Content starts

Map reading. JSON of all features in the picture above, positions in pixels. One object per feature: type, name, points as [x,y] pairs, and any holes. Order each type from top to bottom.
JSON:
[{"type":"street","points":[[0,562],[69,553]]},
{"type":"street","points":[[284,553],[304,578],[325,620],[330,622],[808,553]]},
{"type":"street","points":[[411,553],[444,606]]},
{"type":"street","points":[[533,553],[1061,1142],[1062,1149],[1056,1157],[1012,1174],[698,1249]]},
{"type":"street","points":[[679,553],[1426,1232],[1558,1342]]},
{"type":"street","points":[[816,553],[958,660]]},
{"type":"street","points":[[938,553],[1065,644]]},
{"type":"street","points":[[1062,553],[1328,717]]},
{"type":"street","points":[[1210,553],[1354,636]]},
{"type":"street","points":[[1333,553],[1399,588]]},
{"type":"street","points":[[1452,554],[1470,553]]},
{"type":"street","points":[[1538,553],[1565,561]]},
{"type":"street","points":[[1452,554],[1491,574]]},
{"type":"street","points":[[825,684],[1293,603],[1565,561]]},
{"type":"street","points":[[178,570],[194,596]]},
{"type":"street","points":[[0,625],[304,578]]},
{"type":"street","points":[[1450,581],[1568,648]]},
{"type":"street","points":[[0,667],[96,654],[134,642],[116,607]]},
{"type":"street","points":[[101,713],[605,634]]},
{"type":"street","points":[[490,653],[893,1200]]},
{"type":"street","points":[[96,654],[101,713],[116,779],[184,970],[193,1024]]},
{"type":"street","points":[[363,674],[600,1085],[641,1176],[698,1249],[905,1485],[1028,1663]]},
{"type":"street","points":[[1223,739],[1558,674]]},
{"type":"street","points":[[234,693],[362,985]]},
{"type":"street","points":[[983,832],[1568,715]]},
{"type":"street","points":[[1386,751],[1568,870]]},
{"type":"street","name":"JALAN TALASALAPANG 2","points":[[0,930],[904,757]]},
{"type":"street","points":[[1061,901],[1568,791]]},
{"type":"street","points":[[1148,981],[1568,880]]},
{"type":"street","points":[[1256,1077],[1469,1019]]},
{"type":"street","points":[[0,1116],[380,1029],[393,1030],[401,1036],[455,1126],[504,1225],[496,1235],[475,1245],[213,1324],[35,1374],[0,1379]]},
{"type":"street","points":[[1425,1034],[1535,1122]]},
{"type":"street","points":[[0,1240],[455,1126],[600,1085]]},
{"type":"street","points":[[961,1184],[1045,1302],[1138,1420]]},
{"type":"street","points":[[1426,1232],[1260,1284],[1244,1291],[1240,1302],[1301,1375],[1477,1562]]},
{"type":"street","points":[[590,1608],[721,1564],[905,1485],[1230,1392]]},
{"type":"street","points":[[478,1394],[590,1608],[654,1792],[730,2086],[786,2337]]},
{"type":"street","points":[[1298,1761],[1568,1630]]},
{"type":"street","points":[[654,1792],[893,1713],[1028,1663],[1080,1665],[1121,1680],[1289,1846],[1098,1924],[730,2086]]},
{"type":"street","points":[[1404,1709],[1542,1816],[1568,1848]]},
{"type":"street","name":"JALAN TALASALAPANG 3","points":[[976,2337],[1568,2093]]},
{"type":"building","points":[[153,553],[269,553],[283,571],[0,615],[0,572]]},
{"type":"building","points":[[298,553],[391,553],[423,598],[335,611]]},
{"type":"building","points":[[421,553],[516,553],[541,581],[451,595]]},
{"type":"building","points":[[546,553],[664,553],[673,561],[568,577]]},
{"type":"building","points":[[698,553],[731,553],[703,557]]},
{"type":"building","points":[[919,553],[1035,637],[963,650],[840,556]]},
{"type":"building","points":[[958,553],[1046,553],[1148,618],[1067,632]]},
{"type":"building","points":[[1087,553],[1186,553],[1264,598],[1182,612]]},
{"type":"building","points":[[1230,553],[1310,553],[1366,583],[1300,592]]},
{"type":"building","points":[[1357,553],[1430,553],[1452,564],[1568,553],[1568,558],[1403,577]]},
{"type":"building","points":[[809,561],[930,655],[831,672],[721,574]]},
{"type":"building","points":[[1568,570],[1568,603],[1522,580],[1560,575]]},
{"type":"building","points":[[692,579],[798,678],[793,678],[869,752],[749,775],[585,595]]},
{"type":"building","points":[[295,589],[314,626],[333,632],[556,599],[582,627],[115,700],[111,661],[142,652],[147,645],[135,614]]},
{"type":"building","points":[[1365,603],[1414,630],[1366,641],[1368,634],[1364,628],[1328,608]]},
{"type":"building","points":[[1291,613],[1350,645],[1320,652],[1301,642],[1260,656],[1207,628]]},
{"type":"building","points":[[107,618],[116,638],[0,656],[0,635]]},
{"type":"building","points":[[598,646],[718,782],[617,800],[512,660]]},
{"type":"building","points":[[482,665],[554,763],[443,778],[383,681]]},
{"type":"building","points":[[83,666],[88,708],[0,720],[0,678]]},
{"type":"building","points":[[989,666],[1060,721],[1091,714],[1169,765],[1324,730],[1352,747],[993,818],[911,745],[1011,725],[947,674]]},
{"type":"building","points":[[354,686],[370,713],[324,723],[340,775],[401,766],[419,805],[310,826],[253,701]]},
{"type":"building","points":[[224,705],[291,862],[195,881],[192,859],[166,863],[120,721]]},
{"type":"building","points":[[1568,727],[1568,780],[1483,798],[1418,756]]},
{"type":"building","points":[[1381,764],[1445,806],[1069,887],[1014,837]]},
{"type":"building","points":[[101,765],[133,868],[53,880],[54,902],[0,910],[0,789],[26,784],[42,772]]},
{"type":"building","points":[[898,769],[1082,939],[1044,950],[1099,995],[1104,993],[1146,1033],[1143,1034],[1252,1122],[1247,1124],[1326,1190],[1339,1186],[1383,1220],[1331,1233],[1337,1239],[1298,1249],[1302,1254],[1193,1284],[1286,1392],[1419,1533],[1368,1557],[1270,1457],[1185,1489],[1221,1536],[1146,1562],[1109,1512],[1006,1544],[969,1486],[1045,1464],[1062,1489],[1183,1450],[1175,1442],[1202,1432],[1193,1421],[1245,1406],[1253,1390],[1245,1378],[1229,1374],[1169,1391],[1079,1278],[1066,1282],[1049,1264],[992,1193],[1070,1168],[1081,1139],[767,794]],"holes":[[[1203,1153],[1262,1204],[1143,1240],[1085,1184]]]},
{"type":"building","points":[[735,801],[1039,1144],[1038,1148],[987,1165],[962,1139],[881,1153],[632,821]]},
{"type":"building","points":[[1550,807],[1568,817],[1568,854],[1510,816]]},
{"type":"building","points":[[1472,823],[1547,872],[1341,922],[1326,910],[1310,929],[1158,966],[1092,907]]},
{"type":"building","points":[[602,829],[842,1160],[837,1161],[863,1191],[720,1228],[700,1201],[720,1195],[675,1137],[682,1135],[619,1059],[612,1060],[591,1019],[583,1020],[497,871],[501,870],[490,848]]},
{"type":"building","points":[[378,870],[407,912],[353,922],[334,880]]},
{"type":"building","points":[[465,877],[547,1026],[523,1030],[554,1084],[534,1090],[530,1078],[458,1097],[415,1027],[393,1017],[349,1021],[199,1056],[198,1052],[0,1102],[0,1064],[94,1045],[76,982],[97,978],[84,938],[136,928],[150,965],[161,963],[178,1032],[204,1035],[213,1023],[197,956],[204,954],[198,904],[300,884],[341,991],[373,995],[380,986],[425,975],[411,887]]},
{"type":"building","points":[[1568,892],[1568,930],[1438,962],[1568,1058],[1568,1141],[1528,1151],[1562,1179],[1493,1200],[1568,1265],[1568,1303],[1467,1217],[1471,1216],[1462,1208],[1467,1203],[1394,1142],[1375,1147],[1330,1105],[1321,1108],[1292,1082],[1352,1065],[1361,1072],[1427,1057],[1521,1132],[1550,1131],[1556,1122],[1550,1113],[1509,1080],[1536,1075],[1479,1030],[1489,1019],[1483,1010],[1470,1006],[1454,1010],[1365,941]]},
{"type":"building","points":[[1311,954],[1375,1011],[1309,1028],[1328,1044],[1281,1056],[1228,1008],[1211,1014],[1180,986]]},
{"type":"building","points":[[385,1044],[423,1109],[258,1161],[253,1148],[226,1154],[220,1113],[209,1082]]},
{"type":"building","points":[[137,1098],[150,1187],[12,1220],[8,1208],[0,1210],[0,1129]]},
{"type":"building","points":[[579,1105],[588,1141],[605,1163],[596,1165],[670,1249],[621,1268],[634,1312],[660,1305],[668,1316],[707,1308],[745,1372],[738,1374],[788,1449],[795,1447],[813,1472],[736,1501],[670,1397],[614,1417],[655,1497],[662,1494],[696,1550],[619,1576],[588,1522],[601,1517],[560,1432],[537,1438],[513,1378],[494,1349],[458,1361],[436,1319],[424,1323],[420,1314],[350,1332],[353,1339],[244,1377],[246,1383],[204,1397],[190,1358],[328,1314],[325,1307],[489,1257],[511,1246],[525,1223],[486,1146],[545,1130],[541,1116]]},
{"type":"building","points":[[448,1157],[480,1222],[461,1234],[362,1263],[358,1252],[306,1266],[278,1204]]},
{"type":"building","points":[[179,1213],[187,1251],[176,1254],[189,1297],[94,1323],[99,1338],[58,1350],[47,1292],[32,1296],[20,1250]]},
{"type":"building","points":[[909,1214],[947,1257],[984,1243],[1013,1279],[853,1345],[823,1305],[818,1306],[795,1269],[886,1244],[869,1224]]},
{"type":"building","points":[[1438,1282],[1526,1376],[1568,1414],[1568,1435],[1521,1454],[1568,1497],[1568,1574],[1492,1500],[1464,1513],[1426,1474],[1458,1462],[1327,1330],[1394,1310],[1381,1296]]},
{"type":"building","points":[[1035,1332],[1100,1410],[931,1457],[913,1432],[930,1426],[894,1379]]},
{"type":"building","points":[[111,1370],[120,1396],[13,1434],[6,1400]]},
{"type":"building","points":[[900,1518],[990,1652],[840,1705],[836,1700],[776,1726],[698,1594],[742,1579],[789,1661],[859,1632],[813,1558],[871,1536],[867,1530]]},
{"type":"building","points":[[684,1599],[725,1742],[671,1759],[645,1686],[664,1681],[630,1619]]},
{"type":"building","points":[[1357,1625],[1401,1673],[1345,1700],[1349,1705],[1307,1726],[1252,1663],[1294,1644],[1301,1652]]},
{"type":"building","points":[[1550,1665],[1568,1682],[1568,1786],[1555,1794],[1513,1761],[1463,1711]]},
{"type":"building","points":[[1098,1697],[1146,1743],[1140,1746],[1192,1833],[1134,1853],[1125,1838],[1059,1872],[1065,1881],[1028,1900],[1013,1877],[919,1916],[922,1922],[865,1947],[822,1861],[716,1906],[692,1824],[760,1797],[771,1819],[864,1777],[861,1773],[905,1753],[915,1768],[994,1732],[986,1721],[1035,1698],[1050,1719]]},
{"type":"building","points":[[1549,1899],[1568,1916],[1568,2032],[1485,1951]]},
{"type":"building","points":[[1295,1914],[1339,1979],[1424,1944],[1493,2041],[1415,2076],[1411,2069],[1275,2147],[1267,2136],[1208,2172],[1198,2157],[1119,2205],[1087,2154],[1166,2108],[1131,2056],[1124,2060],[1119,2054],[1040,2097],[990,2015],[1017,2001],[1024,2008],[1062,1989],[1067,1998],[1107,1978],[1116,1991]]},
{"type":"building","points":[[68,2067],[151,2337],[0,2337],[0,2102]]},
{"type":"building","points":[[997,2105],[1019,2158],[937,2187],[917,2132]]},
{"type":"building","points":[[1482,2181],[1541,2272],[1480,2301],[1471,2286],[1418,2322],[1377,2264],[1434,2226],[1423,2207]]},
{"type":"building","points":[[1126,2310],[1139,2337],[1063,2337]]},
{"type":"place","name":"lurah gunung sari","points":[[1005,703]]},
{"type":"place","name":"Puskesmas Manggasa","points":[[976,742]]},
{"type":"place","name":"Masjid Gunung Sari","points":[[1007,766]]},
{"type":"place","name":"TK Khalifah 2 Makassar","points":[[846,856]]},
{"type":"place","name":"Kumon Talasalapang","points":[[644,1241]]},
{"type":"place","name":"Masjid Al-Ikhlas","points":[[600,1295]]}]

Content ends

- **Problem description**
For the string "Masjid", find every line of the material that contains it, and copy each one.

- **Reply to the task**
{"type":"place","name":"Masjid Gunung Sari","points":[[1007,766]]},
{"type":"place","name":"Masjid Al-Ikhlas","points":[[600,1295]]}]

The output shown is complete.